Sanctions-hit Iran is consolidating its hold over neighbouring Iraq, an economic lifeline where pro-Tehran parties dominate politics, all to the chagrin of the United States, experts say.
For years, Iraq has been caught in a delicate balancing act between its two main allies Tehran and Washington, themselves arch foes.
After a 2003 US-led invasion toppled Iraqi dictator Saddam Hussein, Iran’s influence has grown through political links among both countries’ Shiite-Muslim majorities.
Pro-Iran parties now dominate Iraq’s parliament, and in October they named a new prime minister following a year-long tussle with their Shiite rivals.
Iraq has become an “economic lifeline” for Iran, said Ihsan al-Shammari, a political scientist at the University of Baghdad.

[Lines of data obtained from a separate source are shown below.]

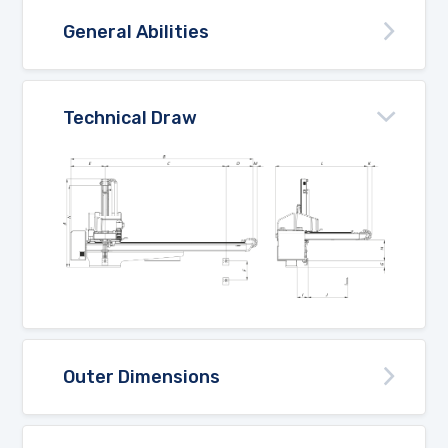
General Abilities
Technical Draw
Outer Dimensions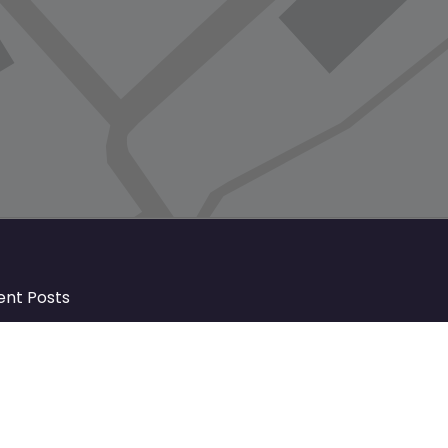
ent Posts
Discover Market Harborough and
The Bowdens Charity: Growing a
Community Together
At the heart of Market Harborough lies
a charity deeply woven into the fabric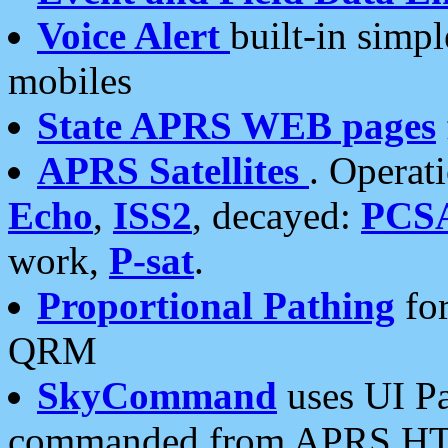
Voice Alert
built-in simp
mobiles
State APRS WEB pages
APRS Satellites
. Operat
Echo
,
ISS2
, decayed:
PCS
work,
P-sat
.
Proportional Pathing
for
QRM
SkyCommand
uses UI Pa
commanded from APRS HT's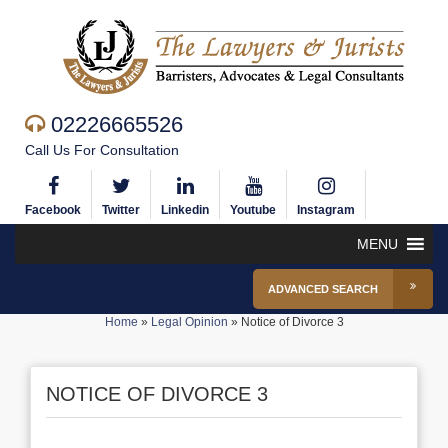
02226665526
Call Us For Consultation
Facebook
Twitter
Linkedin
Youtube
Instagram
MENU
ADVANCED SEARCH
Home
»
Legal Opinion
»
Notice of Divorce 3
NOTICE OF DIVORCE 3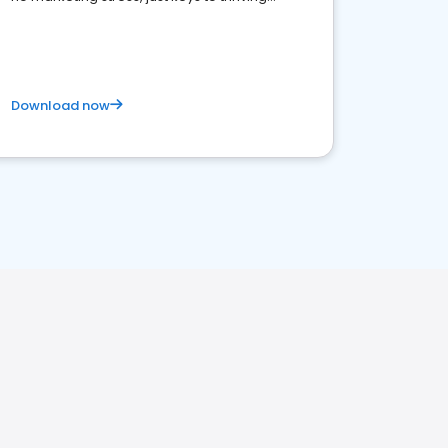
business. Let's get started!
Download now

This is “even more so with sharpening Western economic sanctions and nuclear negotiations that do not seem to be leading to a favourable deal for Iran”, Shammari said.
“Iran’s role will be even more important than during previous (Iraqi) governments”
During a visit to Tehran late last month, Prime Minister Mohammed Shia al-Sudani and Iranian officials urged greater bilateral cooperation in all fields.
He thanked Iran which provides gas and electricity — around one-third of Iraq’s needs — and added this would continue until Iraq was self-sufficient.
His country is already the number one importer of Iranian goods.
In Shammari’s view, Tehran has an “urgent need” to keep Iraq close.
– ‘Contested’ –
Under a 2015 nuclear deal with world powers, Iran agreed to curbs on its atomic programme in exchange for relief from economically crippling sanctions.
The deal began unravelling in 2018 when then-president Donald Trump withdrew the United States, and reimposed financial penalties including a ban on Iran’s oil exports. Efforts to revive the nuclear deal since then have largely stalled.
Western countries have imposed additional sanctions following Iran’s crackdown on protests that have rocked the country since September.
Iran accuses exiled Kurdish opposition groups of fomenting the unrest, and has carried out cross-border strikes in Iraq against them.
“Iraq is contested by the United States and Iran, with Turkey in third place in the north,” said Fabrice Balanche, from France’s Lumiere Lyon 2 university.
“With a pro-Iranian figure at the head of the government, Iran will be able to further take advantage of the Iraqi economy,” he added, referring to Sudani, who is close to pro-Iran former prime minister Nuri al-Maliki.
Iran’s influence can also be seen through its links with Iraq’s Hashed al-Shaabi, a former paramilitary force made up mainly of pro-Iran militias that have since been integrated into the regular forces.
The Hashed played a major role in defeating the Islamic State group in Iraq and now has a significant presence in the country’s politics.